If America is to recover its footing — fiscally, socially, and morally — it needs leaders who embody restraint, responsibility, and realism. The body politic, like the human body, can only be neglected for so long before real damage sets in.
Postscript: very similar circumstances have been discussed in France. France has been living beyond its means for many years but this lifestyle is deeply entrenched and there seems to be no prospect of preparedness to change it among the political classes and indeed their citizens.

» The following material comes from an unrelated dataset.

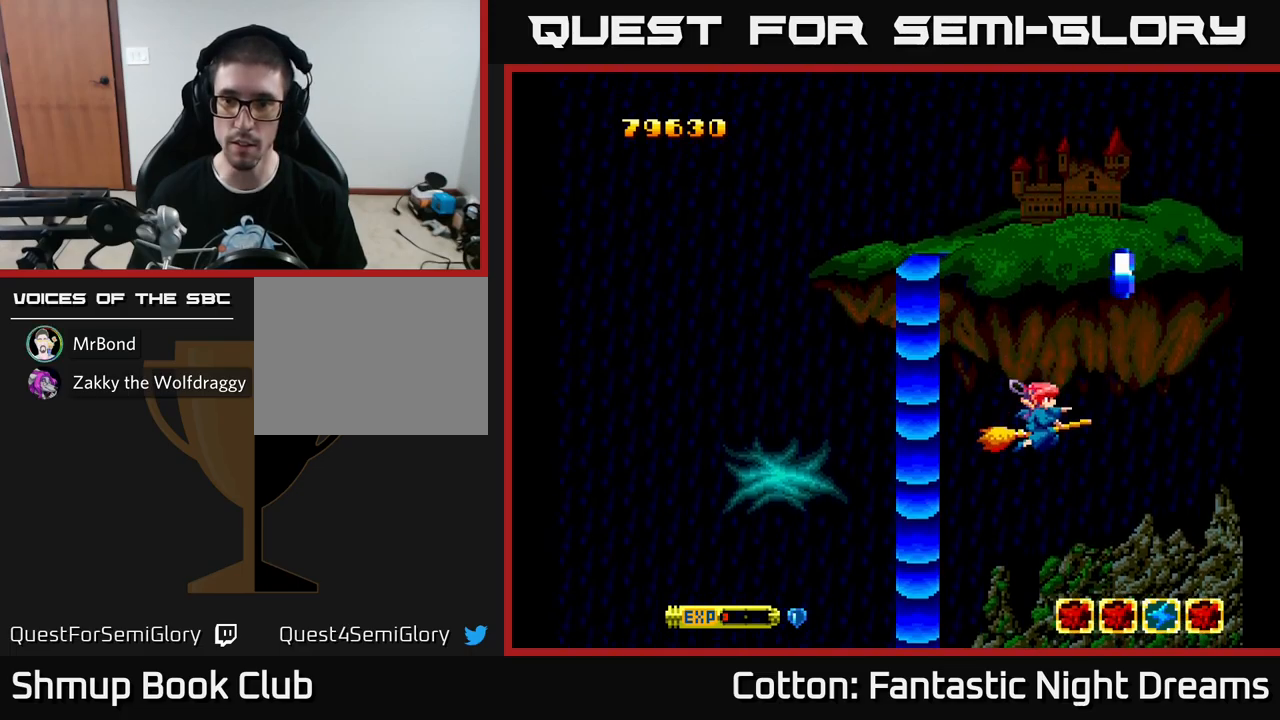
{"buttons": ["Y", "DPAD_LEFT"], "left_stick": "center", "right_stick": "center", "events": [[167, "DPAD_RIGHT", "down"], [317, "DPAD_RIGHT", "up"], [317, "DPAD_UP", "down"], [383, "DPAD_LEFT", "down"], [433, "DPAD_UP", "up"], [467, "Y", "down"]]}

France’s Economic, Social and Environmental Council (CESE), housed in the ornate Iéna Palace in Paris, has become a symbol of Parisian profligacy. Despite costing €45.1 million in 2023, the advisory body has delivered scant value: just 34 government‑requested reports over four years, compared to 165 self‑initiated publications of largely negligible impact. Council members, who meet roughly four days per month, earn around €49,000 annually plus a €19,700 tax‑free allowance—often while holding full‑time jobs elsewhere. Civil servants within CESE earn between €52,000 and €121,000, enjoy 54 days off annually, and receive generous perks such as chauffeur†paid fines and substantial retirement bonuses. Analyses by parliamentary and audit bodies conclude the council is outdated and ineffective, prompting calls—especially from think tank IFRAP—to abolish it and its regional fellows, yielding up to €90 million in savings.
CESE’s excesses are emblematic of broader fiscal dysfunction: France operates 792 public agencies with combined annual costs of €156 billion, fueling a national debt of €3.3 trillion and a budget deficit approaching 5.8 percent of GDP—even as public spending surpasses 57 percent of GDP.
In response, Prime Minister François Bayrou has launched a €43.8 billion fiscal consolidation plan. It targets deficit reduction to 4.6 percent by 2026 and 3 percent by 2029. Measures include a freeze on most public spending, a hiring freeze—reducing civil service numbers by replacing only one in three retirees from 2027—and agency mergers or closures. Further savings are expected from healthcare caps, frozen benefits and wages, and tax reforms targeting high earners, fraud, corporate profits and parcel deliveries. The plan also proposes eliminating two public holidays and streamlining employment regulations to spur productivity.
Bayrou warns that France’s “addiction” to public spending risks a Greek‑style collapse—and political opposition to austerity may bring down his coalition. This state‑of‑affairs serves as a cautionary postscript to any discussion of lavish executive‑office budgets abroad.